金黄色葡萄球菌是一种强大的人类病原体,它利用分泌的溶细胞因子损伤免疫细胞并促进其在宿主中的感染。在这些蛋白质中,双组分成孔白细胞毒素家族在金黄色葡萄球菌的发病机制中起关键作用。这些毒素表达的调控机制尚未完全明确。在这项研究中,我们进行了一项筛选,以鉴定参与金黄色葡萄球菌USA300菌株白细胞毒素表达的转录调节因子。我们发现,一种代谢传感调节因子RpiRc是两种白细胞毒素LukED和LukSF-PV的有效且选择性的阻遏物。全基因组转录组学、金黄色葡萄球菌外蛋白组学和代谢组学分析表明,RpiRc影响不同毒力因子的表达和产生。此外,RpiRc改变了三羧酸循环、糖酵解和氨基酸代谢中的代谢通量。通过突变分析,我们证实并扩展了RpiRc通过USA300中的辅助基因调节(Agr)群体感应系统发出信号的观察结果。具体而言,RpiRc抑制rnaIII启动子,导致毒素阻遏物(Rot)水平升高,进而对白细胞毒素表达产生负面影响。rpiRc的失活模拟了rot缺失,并增加了金黄色葡萄球菌对原代人多形核白细胞的杀伤作用以及体内血流感染的发病机制。总体而言,我们的结果表明,金黄色葡萄球菌通过RpiRc感知代谢变化,以差异调节白细胞毒素的表达并促进侵袭性疾病。

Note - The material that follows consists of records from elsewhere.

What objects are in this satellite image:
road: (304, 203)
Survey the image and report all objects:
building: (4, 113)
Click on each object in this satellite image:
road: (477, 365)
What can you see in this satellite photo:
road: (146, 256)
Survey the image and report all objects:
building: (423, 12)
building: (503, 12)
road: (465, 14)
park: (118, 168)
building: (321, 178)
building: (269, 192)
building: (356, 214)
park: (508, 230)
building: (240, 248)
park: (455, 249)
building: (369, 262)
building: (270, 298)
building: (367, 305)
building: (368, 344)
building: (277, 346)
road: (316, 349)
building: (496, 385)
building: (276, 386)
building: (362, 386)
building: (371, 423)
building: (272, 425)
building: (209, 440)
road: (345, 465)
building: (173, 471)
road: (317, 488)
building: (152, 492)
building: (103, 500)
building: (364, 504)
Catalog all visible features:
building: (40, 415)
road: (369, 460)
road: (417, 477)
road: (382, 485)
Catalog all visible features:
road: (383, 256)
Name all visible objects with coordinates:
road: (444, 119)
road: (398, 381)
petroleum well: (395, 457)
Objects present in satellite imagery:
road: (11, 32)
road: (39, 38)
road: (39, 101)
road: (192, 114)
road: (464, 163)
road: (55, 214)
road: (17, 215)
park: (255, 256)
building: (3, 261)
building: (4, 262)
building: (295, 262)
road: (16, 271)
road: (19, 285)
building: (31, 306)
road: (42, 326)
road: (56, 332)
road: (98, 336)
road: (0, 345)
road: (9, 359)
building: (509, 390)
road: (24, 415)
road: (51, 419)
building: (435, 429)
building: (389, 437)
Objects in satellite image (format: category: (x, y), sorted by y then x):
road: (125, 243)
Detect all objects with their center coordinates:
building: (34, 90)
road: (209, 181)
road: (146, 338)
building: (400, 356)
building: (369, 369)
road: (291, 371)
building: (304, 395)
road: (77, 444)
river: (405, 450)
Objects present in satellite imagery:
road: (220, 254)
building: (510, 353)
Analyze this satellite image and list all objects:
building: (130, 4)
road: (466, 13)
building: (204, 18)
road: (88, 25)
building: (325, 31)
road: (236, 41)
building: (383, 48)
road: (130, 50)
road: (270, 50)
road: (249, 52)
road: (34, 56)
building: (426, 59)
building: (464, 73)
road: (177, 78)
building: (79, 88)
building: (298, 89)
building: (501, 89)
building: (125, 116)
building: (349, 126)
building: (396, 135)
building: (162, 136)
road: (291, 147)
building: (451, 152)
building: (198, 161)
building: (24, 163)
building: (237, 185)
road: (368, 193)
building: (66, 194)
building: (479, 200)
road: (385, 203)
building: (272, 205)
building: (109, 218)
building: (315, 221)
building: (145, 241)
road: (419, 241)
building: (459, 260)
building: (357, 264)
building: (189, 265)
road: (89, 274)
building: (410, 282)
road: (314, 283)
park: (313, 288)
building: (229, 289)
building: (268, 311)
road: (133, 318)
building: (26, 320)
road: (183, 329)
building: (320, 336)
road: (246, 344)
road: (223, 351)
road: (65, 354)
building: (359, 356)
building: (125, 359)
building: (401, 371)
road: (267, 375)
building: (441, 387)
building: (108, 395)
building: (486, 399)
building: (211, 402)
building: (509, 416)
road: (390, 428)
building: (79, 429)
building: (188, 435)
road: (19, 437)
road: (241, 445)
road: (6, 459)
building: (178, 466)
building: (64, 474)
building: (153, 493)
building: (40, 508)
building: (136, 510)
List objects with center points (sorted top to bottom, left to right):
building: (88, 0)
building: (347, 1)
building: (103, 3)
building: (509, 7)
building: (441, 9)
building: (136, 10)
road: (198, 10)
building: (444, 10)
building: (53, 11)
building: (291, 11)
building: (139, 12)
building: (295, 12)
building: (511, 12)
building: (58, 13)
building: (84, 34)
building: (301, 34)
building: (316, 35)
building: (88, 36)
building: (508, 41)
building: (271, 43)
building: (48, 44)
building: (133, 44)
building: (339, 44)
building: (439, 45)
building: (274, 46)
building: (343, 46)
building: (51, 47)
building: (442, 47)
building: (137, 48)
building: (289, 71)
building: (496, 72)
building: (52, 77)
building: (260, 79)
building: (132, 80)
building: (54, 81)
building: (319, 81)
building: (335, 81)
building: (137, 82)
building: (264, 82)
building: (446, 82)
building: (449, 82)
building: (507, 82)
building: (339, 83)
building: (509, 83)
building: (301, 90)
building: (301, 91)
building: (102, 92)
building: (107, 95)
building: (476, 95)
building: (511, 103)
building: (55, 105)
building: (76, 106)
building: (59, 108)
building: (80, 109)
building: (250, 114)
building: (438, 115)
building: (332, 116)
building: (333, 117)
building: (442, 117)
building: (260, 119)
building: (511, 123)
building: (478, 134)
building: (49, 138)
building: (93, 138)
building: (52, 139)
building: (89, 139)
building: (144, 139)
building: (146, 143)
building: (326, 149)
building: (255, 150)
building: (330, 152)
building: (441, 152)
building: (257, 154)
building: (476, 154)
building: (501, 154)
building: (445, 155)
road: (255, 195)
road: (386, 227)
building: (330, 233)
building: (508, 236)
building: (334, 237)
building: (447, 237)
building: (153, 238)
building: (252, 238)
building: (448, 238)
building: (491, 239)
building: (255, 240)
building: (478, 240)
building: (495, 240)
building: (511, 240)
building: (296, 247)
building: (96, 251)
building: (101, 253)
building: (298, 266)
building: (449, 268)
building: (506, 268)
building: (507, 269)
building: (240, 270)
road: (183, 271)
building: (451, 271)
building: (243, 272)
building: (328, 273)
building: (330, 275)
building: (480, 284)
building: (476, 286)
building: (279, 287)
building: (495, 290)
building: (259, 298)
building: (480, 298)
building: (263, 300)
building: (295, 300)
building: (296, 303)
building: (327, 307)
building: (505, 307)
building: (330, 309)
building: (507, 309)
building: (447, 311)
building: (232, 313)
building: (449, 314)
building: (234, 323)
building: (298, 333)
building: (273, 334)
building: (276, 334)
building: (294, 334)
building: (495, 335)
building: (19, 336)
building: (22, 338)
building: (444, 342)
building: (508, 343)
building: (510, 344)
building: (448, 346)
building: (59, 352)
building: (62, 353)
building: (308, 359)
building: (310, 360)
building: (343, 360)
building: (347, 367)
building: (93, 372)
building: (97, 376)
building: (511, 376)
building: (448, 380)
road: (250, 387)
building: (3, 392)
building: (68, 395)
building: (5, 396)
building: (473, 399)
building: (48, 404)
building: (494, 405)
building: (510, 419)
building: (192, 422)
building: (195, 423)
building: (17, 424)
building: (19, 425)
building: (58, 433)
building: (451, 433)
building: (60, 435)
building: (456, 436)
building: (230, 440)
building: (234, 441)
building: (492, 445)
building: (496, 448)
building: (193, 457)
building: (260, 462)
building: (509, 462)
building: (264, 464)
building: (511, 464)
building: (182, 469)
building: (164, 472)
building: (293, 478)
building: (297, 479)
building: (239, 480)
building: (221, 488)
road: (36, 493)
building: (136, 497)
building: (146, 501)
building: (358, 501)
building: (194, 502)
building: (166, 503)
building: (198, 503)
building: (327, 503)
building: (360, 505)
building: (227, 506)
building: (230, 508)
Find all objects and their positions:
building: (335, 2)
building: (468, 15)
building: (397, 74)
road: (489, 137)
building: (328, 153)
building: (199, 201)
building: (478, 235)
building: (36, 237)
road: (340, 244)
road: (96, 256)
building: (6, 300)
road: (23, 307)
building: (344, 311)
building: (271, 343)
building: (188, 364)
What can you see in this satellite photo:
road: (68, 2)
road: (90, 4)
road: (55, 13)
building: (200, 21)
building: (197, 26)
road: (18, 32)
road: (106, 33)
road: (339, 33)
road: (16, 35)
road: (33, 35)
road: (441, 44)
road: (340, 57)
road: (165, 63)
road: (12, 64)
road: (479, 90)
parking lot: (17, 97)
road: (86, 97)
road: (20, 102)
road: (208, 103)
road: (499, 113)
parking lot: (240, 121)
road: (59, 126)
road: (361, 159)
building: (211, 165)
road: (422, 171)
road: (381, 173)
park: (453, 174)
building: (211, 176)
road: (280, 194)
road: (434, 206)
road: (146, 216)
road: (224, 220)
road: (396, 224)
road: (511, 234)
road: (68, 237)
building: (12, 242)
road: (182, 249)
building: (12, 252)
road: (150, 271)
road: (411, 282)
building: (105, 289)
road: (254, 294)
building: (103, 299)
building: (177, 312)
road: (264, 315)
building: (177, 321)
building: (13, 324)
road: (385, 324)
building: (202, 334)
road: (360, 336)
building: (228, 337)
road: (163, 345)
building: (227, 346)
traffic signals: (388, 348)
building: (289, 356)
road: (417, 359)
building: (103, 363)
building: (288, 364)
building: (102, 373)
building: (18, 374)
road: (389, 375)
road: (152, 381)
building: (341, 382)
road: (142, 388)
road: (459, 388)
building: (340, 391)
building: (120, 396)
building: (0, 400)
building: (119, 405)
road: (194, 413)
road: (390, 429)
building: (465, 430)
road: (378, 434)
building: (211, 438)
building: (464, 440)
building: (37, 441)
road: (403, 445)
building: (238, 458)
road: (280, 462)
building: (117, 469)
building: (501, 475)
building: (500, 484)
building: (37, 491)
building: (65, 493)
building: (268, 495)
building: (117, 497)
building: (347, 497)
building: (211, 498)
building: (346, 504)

双组分成孔白细胞毒素在金黄色葡萄球菌杀死多种宿主免疫细胞的能力中起关键作用,从而使这种病原体具有多种组织和物种嗜性效应。虽然白细胞毒素与宿主受体相互作用的机制已得到详细研究,但白细胞毒素表达的调控方面的特征尚不明确。此外,白细胞毒素的表达在体外具有高度模块化,这表明除了已知的Agr、Rot和金黄色葡萄球菌外蛋白途径外,还存在其他调节因子。在这里,我们描述了代谢物传感转录因子RpiRc如何介导对两个特定白细胞毒素基因lukED和pvl的抑制,这反过来又对金黄色葡萄球菌的发病机制产生复杂影响。我们的发现突出了金黄色葡萄球菌对白细胞毒素调控的复杂性,并证明了除传统毒力因子调节因子之外的其他因子的参与。